What is Spinoza’s conception of what God is? Can one read his thought in the sense of “eat the fruit and discard the peel,” or is it considered heretical literature?

Answer

There is a Wikipedia entry, and you can look there. In a nutshell, he identifies God with the totality of reality; that is, God is not an additional object but reality as a whole. Although many have engaged in intricate analysis of his thought, in my view this is simply atheism. We all understand that all of reality is something that exists, so what difference does it make whether you identify that with God, or call it Yankele, or do not call it anything at all?
One may read anything one thinks is important. See details here:
https://mikyab.net/%D7%A9%D7%95%D7%AA/%D7%90%D7%99%D7%A1%D7%95%D7%A8-%D7%94%D7%97%D7%A7%D7%99%D7%A8%D7%94-%D7%9C%D7%92%D7%91%D7%99-%D7%A2%D7%99%D7%A7%D7%A8%D7%99-%D7%94%D7%90%D7%9E%D7%95%D7%A0%D7%94

Discussion on Answer

Uri (2022-08-02)

Thank you. A nice answer.

Moshe Mishel (2022-08-02)

An important reference:
In the Jerusalem Talmud, Sanhedrin, Rabbi Akiva says: “Also one who reads external books, such as the books of Ben Sira and the books of Ben La’anah. But the books of the heretics, and all books written from then onward—one who reads them is like one who reads a letter.
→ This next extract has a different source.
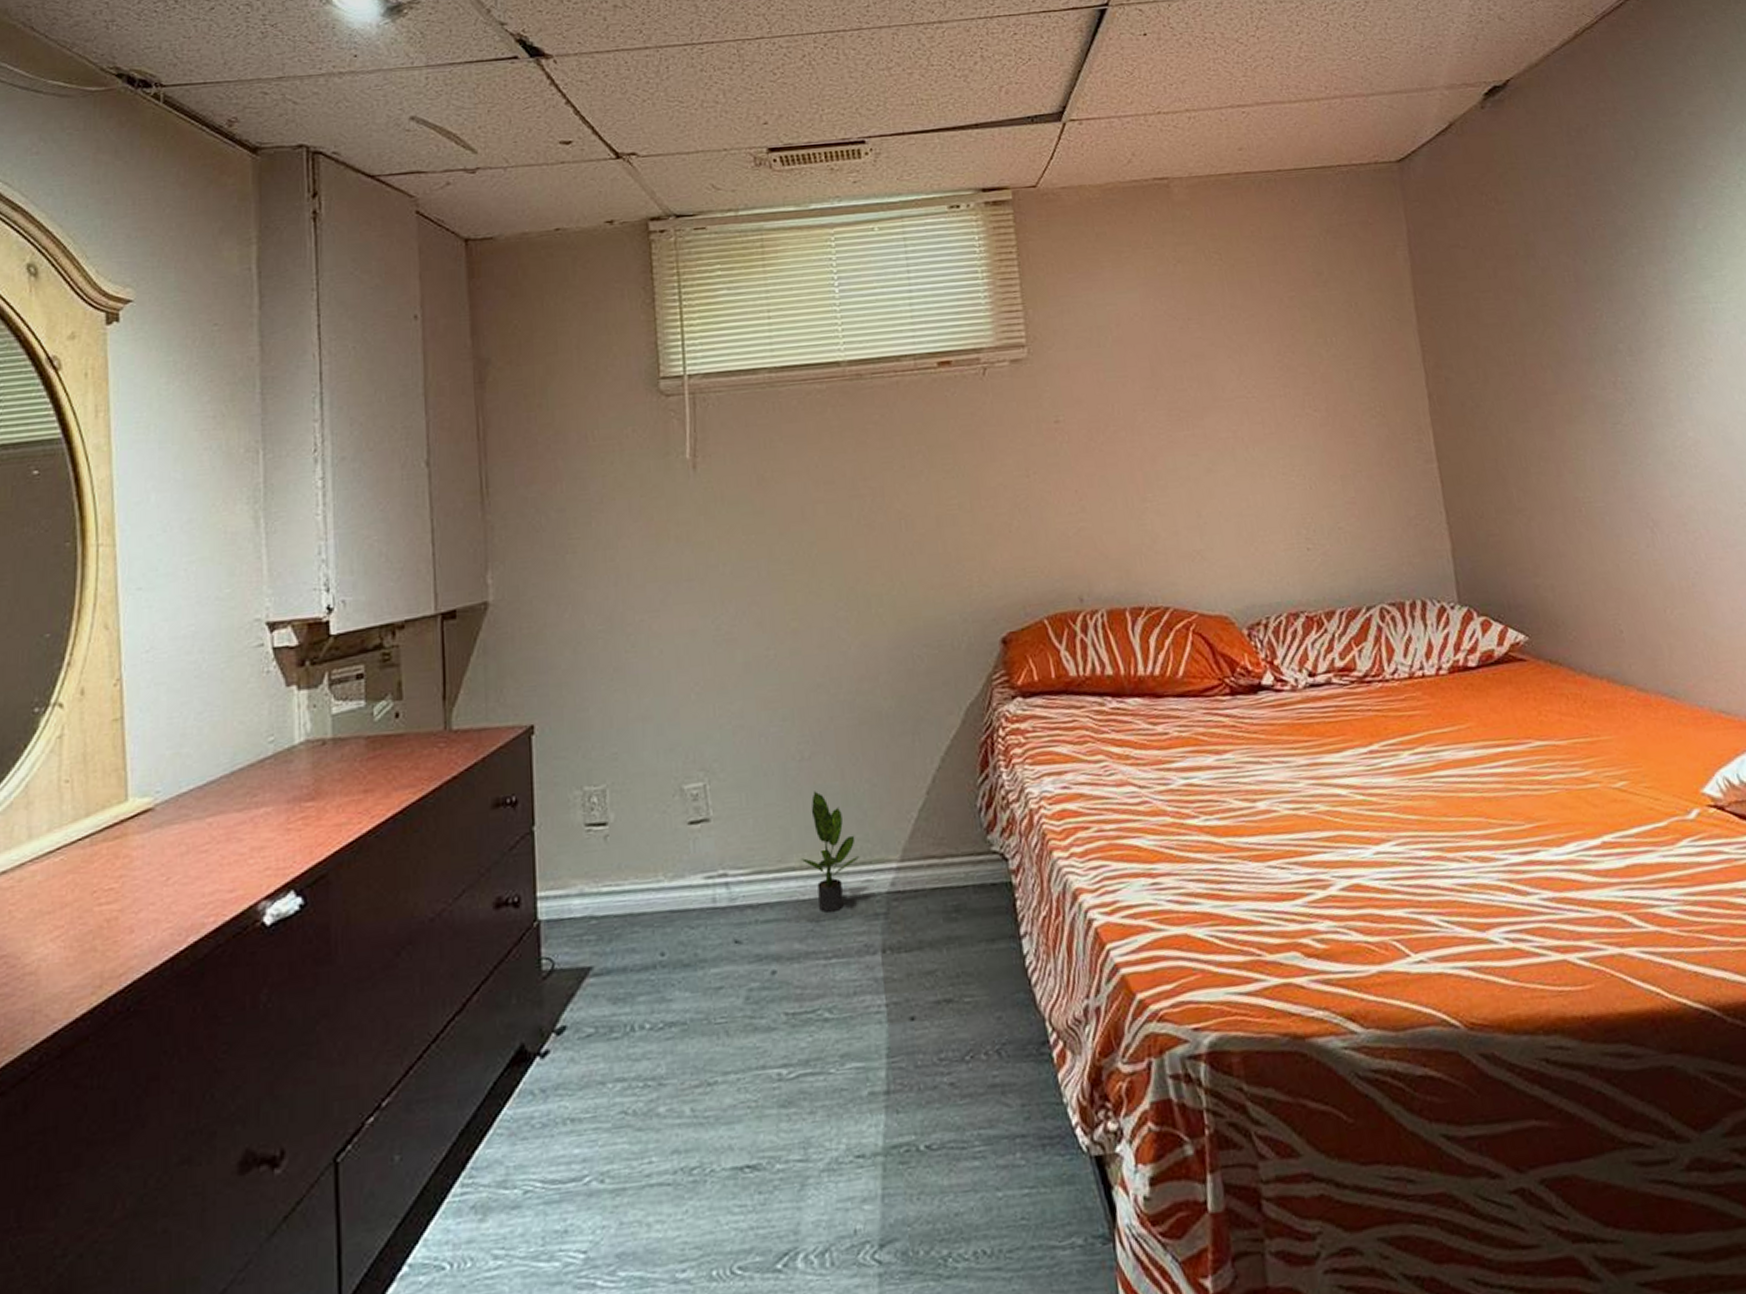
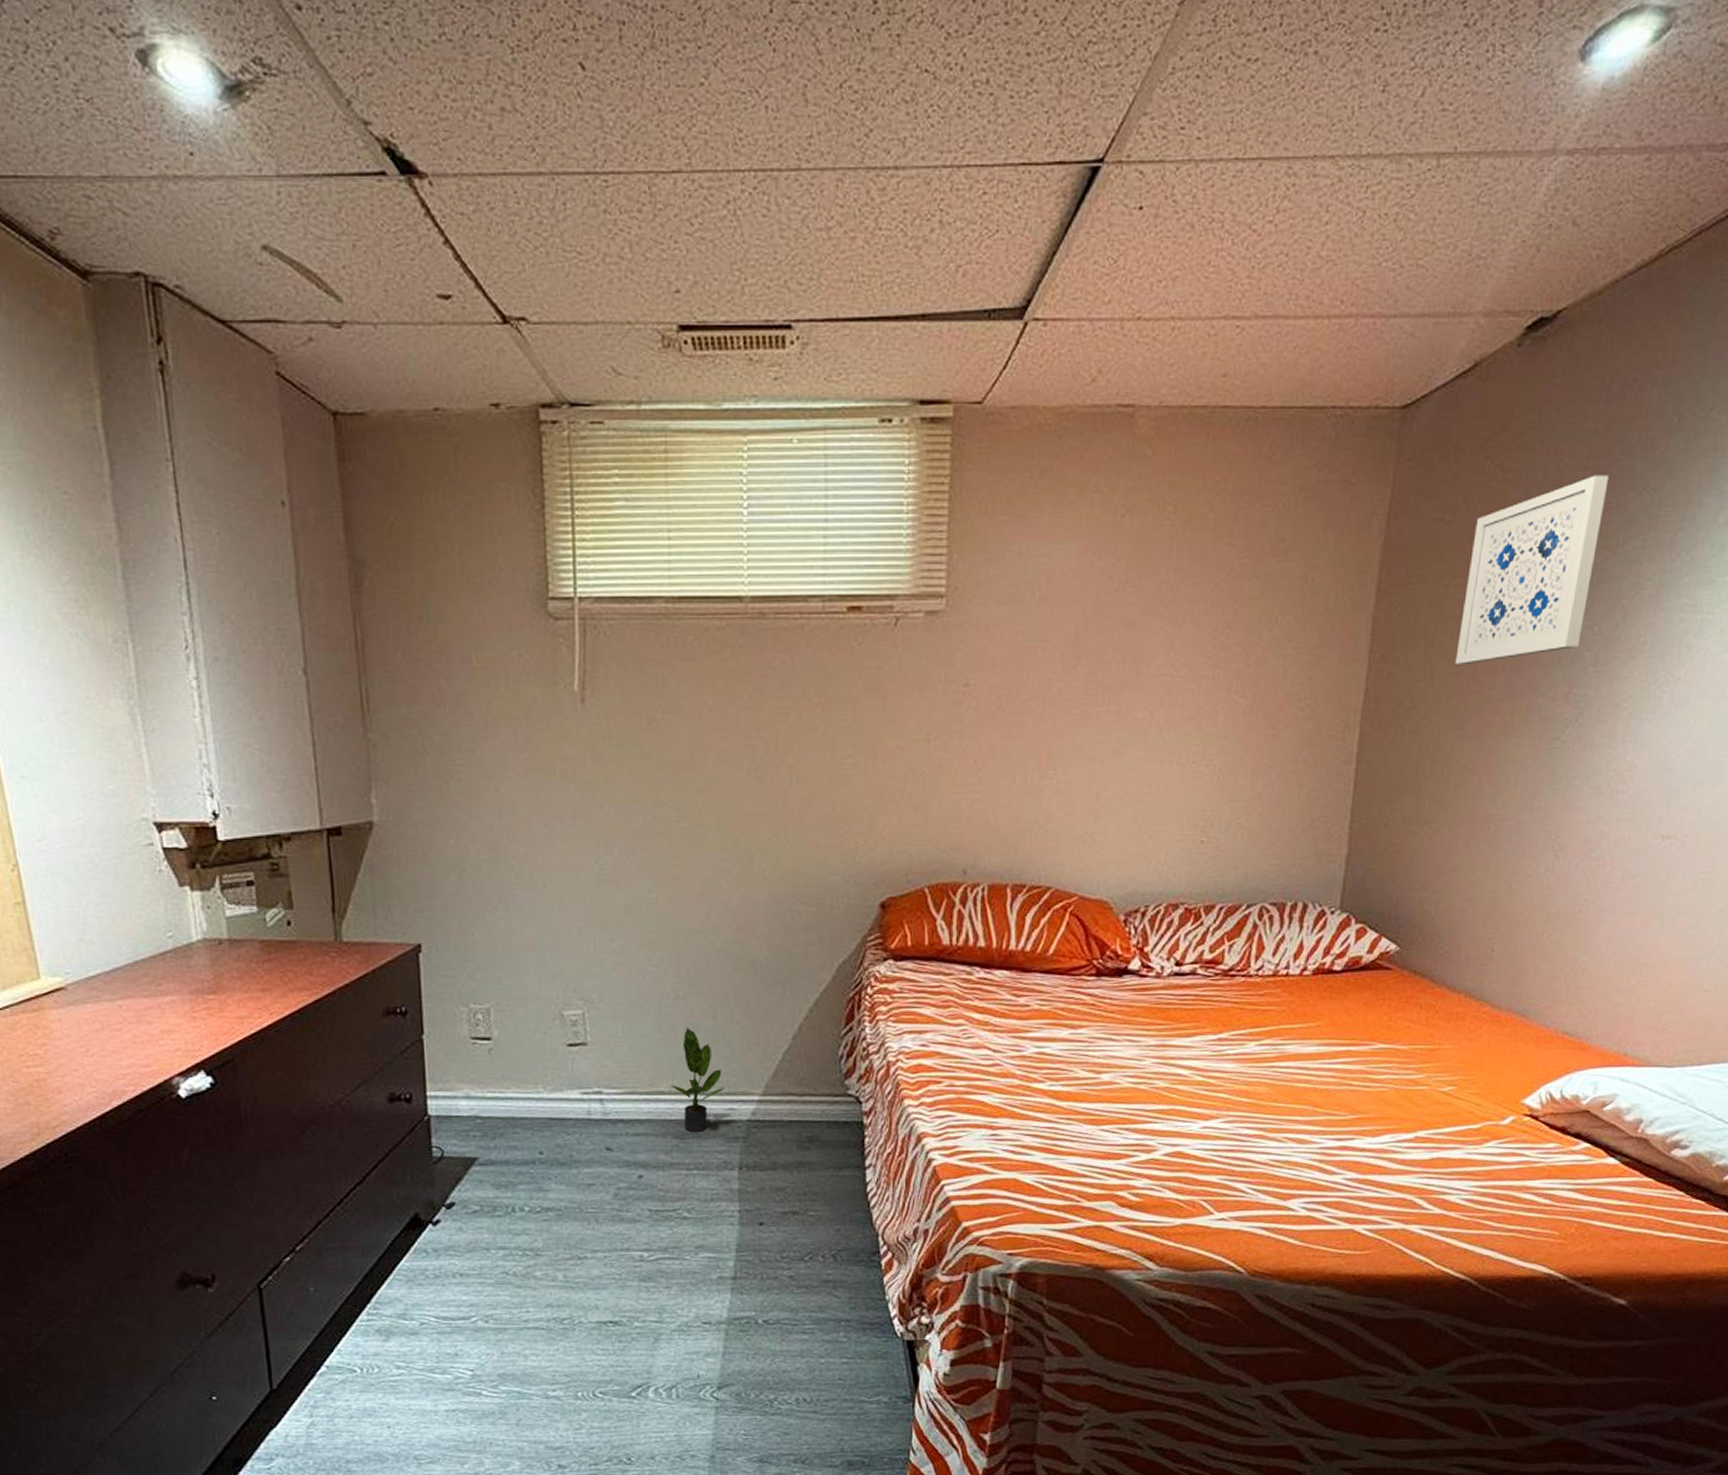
wall art: none [1487,198,1611,365] -> present [1455,475,1609,664]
What is the reason? ‘And furthermore, my son, beware, etc.’ They were given for contemplation, not for toil.”
I seem to remember commentators explaining that only those books were forbidden because there had been a question whether they should be included among the holy writings of the Hebrew Bible (Tanakh). And specifically that kind of reading was forbidden.
I once saw an article by Rabbi S.Z. Havlin that mentioned the above passage with this interpretation.

Michi (2022-08-02)

Quite a number of medieval authorities (Rishonim) already noted that the prohibition on reading external books applies only to Greek literature such as Homer, and not to philosophical works of various kinds. But that is not relevant to our discussion, because regarding the reading of heretical materials and sexual materials there is “do not stray after,” and that is a different prohibition from the prohibition of external books.